--- Data to examine Enclosed Below ---

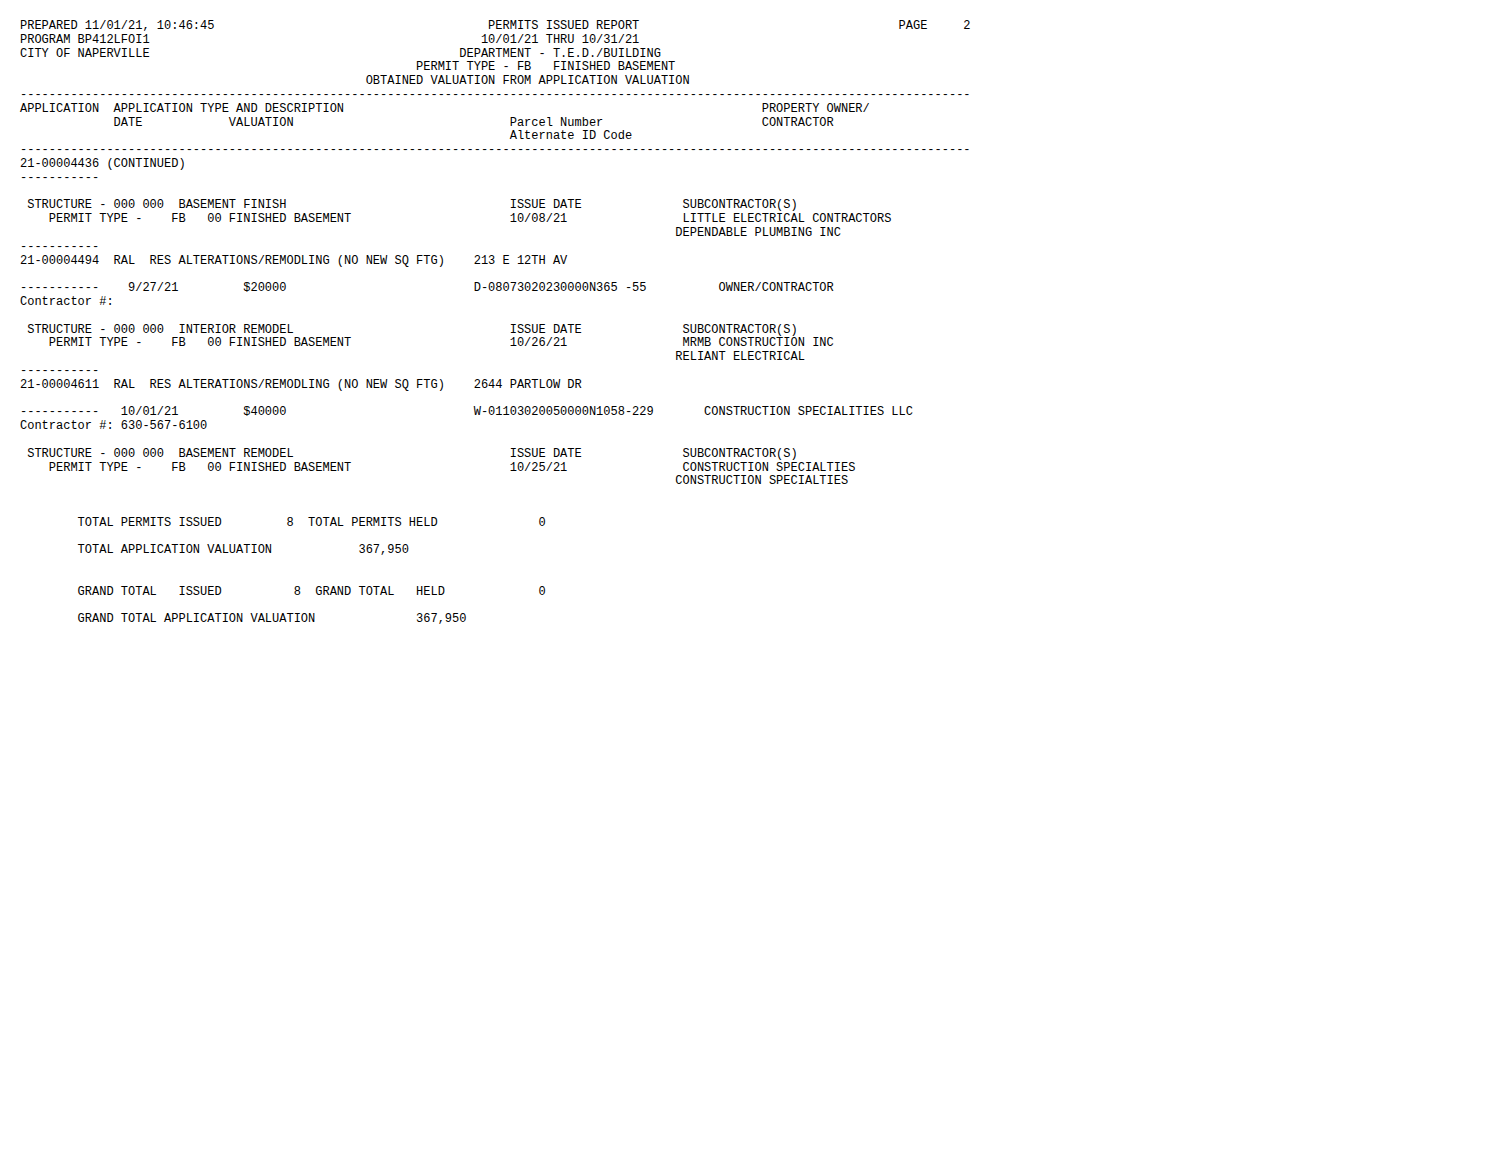PREPARED 11/01/21, 10:46:45                                      PERMITS ISSUED REPORT                                    PAGE     2
PROGRAM BP412LFOI1                                              10/01/21 THRU 10/31/21
CITY OF NAPERVILLE                                           DEPARTMENT - T.E.D./BUILDING
                                                       PERMIT TYPE - FB   FINISHED BASEMENT
                                                OBTAINED VALUATION FROM APPLICATION VALUATION
------------------------------------------------------------------------------------------------------------------------------------
APPLICATION  APPLICATION TYPE AND DESCRIPTION                                                          PROPERTY OWNER/
             DATE            VALUATION                              Parcel Number                      CONTRACTOR
                                                                    Alternate ID Code
------------------------------------------------------------------------------------------------------------------------------------
21-00004436 (CONTINUED)
-----------

 STRUCTURE - 000 000  BASEMENT FINISH                               ISSUE DATE              SUBCONTRACTOR(S)
    PERMIT TYPE -    FB   00 FINISHED BASEMENT                      10/08/21                LITTLE ELECTRICAL CONTRACTORS
                                                                                           DEPENDABLE PLUMBING INC
-----------
21-00004494  RAL  RES ALTERATIONS/REMODLING (NO NEW SQ FTG)    213 E 12TH AV

-----------    9/27/21         $20000                          D-08073020230000N365 -55          OWNER/CONTRACTOR
Contractor #:

 STRUCTURE - 000 000  INTERIOR REMODEL                              ISSUE DATE              SUBCONTRACTOR(S)
    PERMIT TYPE -    FB   00 FINISHED BASEMENT                      10/26/21                MRMB CONSTRUCTION INC
                                                                                           RELIANT ELECTRICAL
-----------
21-00004611  RAL  RES ALTERATIONS/REMODLING (NO NEW SQ FTG)    2644 PARTLOW DR

-----------   10/01/21         $40000                          W-01103020050000N1058-229       CONSTRUCTION SPECIALITIES LLC
Contractor #: 630-567-6100

 STRUCTURE - 000 000  BASEMENT REMODEL                              ISSUE DATE              SUBCONTRACTOR(S)
    PERMIT TYPE -    FB   00 FINISHED BASEMENT                      10/25/21                CONSTRUCTION SPECIALTIES
                                                                                           CONSTRUCTION SPECIALTIES


        TOTAL PERMITS ISSUED         8  TOTAL PERMITS HELD              0

        TOTAL APPLICATION VALUATION            367,950


        GRAND TOTAL   ISSUED          8  GRAND TOTAL   HELD             0

        GRAND TOTAL APPLICATION VALUATION              367,950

--- End of Enclosed Data to examine ---

How to complete this task
Write out exactly the lines from the one containing "TOTAL PERMITS ISSUED" through the end of the data, both included. Add nothing else.

Result for this exercise
        TOTAL PERMITS ISSUED         8  TOTAL PERMITS HELD              0

        TOTAL APPLICATION VALUATION            367,950


        GRAND TOTAL   ISSUED          8  GRAND TOTAL   HELD             0

        GRAND TOTAL APPLICATION VALUATION              367,950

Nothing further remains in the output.